A single kid can ruin an entire semester for 40 kids in the classroom. I've personally watched it happen, and there was nothing the teacher could do. Averages don't matter in this situation - only outliers do.
I'd go back to a "rougher" generation that learns to behave when appropriate (and those that don't learn, get removed) any day of the week over what we currently have in the average urban public school system.
Edit: Heck, I got suspended from a couple classes in high school due to attendance issues. Rightfully so since I was holding back other students on group projects and the like. Today that would be utterly unheard of in that same school system.
You just idealize own generation, that is all. Which is odd, because at the time superpredators panic was going on and people fretted.
I still believe we're talking about entirely different things. One of my schools was incredibly rough. If you talked back to a teacher you'd get instantly suspended, and on the third one bounced to alternative schooling. I was one of those kids.
That no longer happens, and was starting to slip when I was due to graduate. These days I've witnessed students literally hurling desks at teachers and smashing windows only to be back in the classroom on Monday.
Yes, I totally agree violence was more in your face in the 90s. The utter disrespect towards teachers and those trying to learn with zero consequences for your actions was simply not there yet, at least in my small section of the world.
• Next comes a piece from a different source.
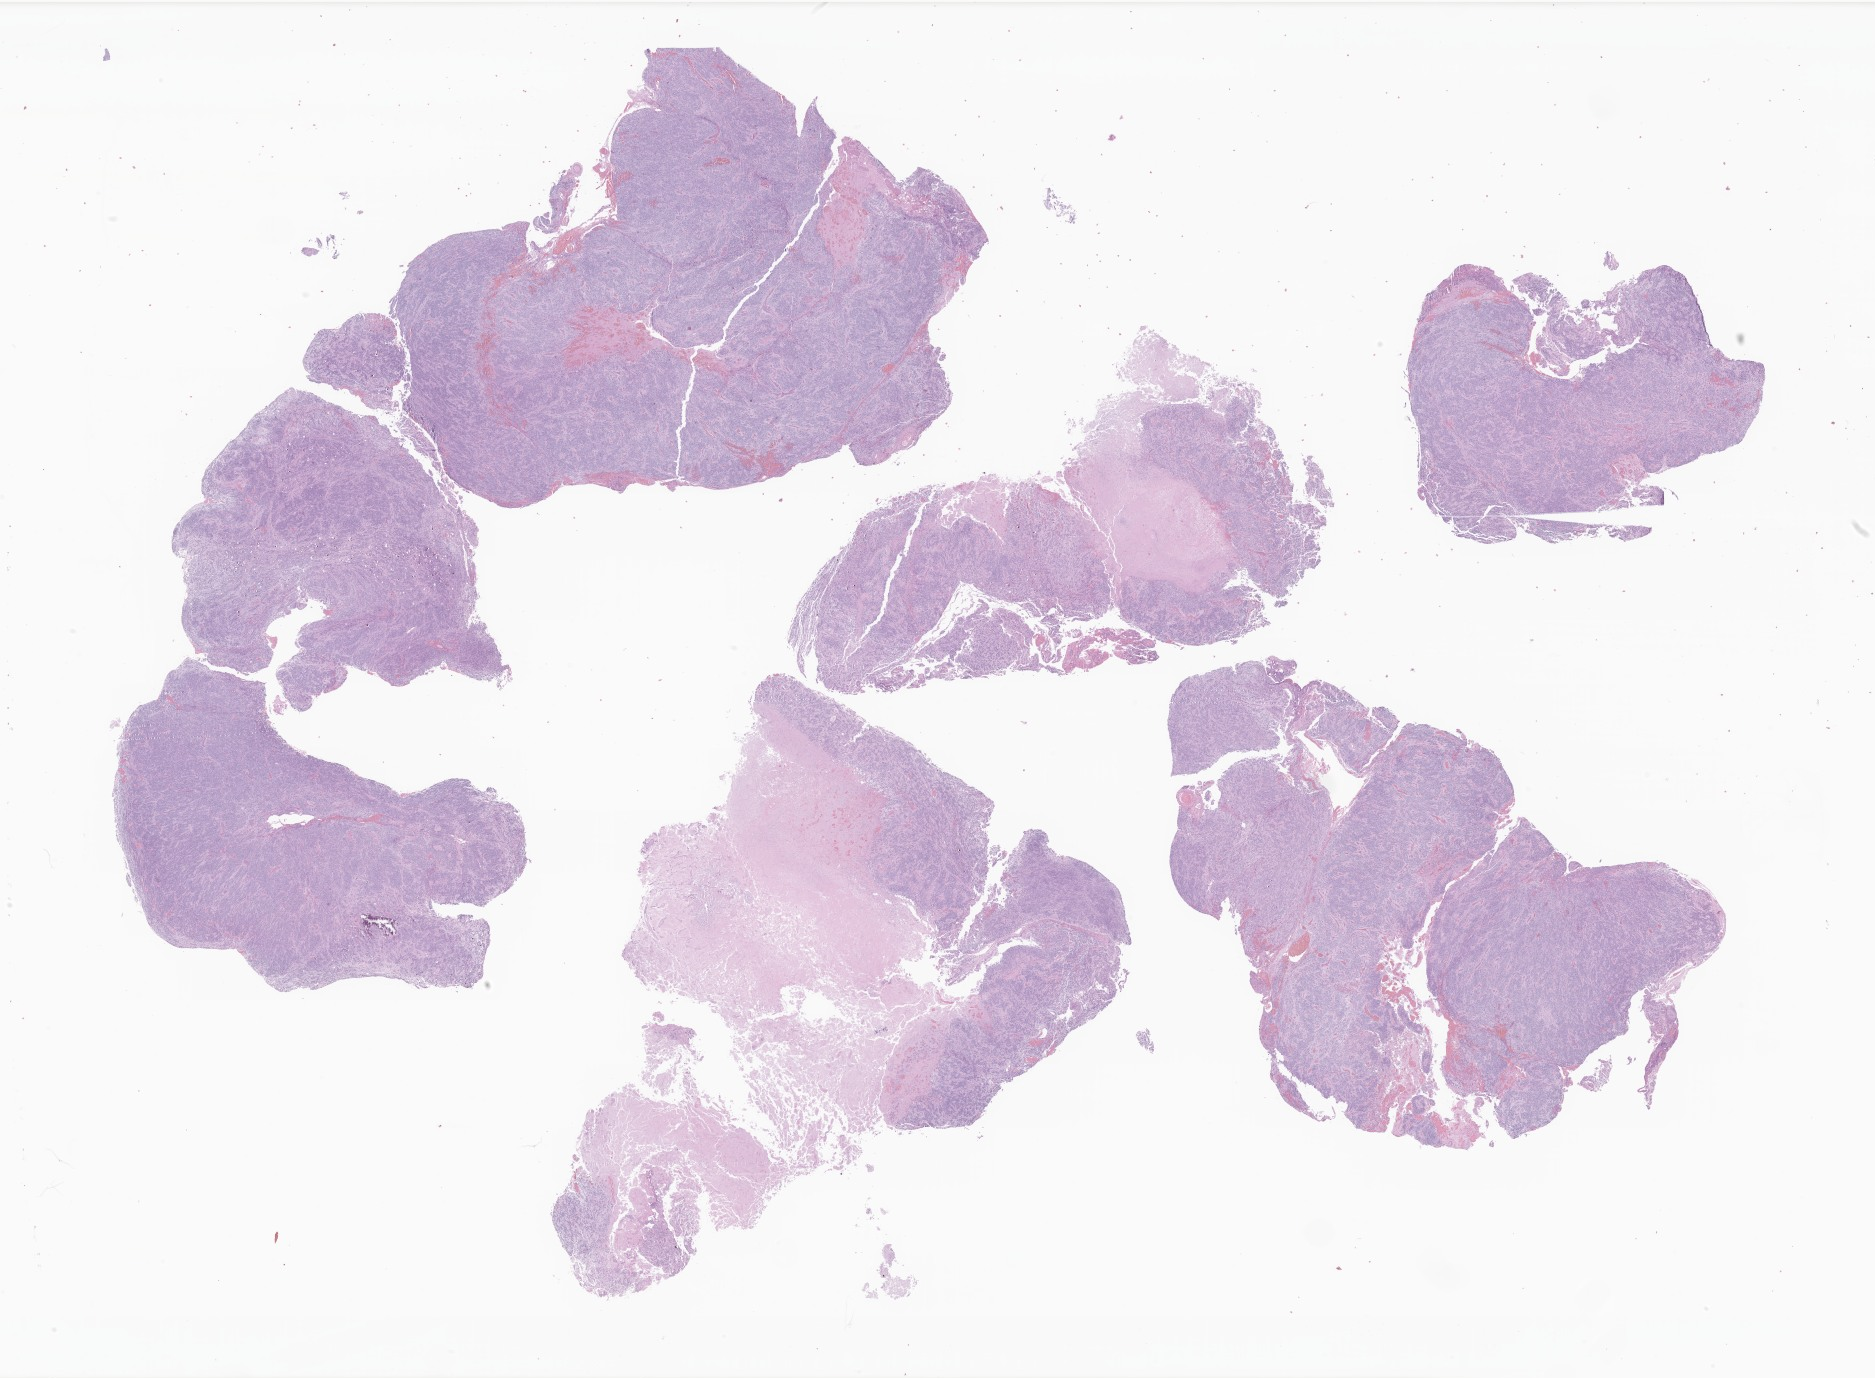
Haematoxylin and eosin whole-slide image of tumor tissue from the brain — whole scanned area (about 31.6 x 23.2 mm) shown as a low-resolution overview, formalin-fixed paraffin-embedded section. Patient: male, age 143 months (11 years 11 months).
Diagnosis (ICD-O-3 morphology term): Neoplasm, malignant.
Perhaps on the coasts and other major cities this was already the norm.
There simply is no mechanism to separate the small percentage of troublemakers from the general student population any longer, much less providing challenges for the high achievers. This drags down standards and morale on a massive fashion, and the results simply speak for themselves.
The "best" school I went to during my illustrious schooling career was an inner city private school where almost all the kids were on 90%+ needs-based scholarships. Selection bias where only the parents who cared enough to jump through the loopholes made that place bearable - so teachers that actually taught stuck around. The difference in attitudes and hope was utterly night and day. Almost entirely because the bottom 10% or so wasn't dragging everyone else down to their behavioural level.
This does make things harder and disrupts learning for others.
And kids at the very bottom have better and more support available now. It is not perfect, it often sux and is not available to everybody. I definitely don't mean to say it is somehow super great. But the kids at the bottom with cognitively issues or impulsive control issues have better chance to learn more then used to be normal.
If the kids failed either way, it's cheaper to make them fail in 12 years than 13 or 14.
But that also was seen as discriminatory I think because it wasn't that easy to move out of basic etc once you were there so I think they stopped this as well - I think system was called tracking.
>According to transcripts, France's son passed only three classes in his four years of high school, earning a 0.13 grade point average. What's worse is that her son's GPA puts him near the top half of this class. He was also late or absent to school 359 days.
https://www.willitsnews.com/2013/01/26/firing-a-tenured-teac...
The only difference is rituál around it.
It was literally never true that the word would refer to beating a kid by open hand only. The books that teach parents to spank also give advice to use instruments and call it spanking.
Old books that contain spanking use the word beating as synonyms. It started to be used as different word when people started to take issue with it more often.
I agree that it is not the right way to discipline a child, but I can recognize this distinction in meaning.
I find this interesting, actually, as a form of argument. The annihilation of semantic categories. It's like argument via Sapir-Whorf.
This is in bad faith, a drug lord won't give you a spanking unless it's sexual in nature. I assume you know the difference between a sexual spanking and a beating in the street. Perhaps not. A parent can give a beating, but that is different from a spanking.
I think trying to equivocate a spanking with a beating is intellectually dishonest. If you can't tell the difference in both intent and intensity, I have no idea where you are coming from. You might be against spankings but to argue the words spanking and beating are synonyms is simply wrong, and quite honestly, juvenile in the level of reasoning. As the OP said, words matter.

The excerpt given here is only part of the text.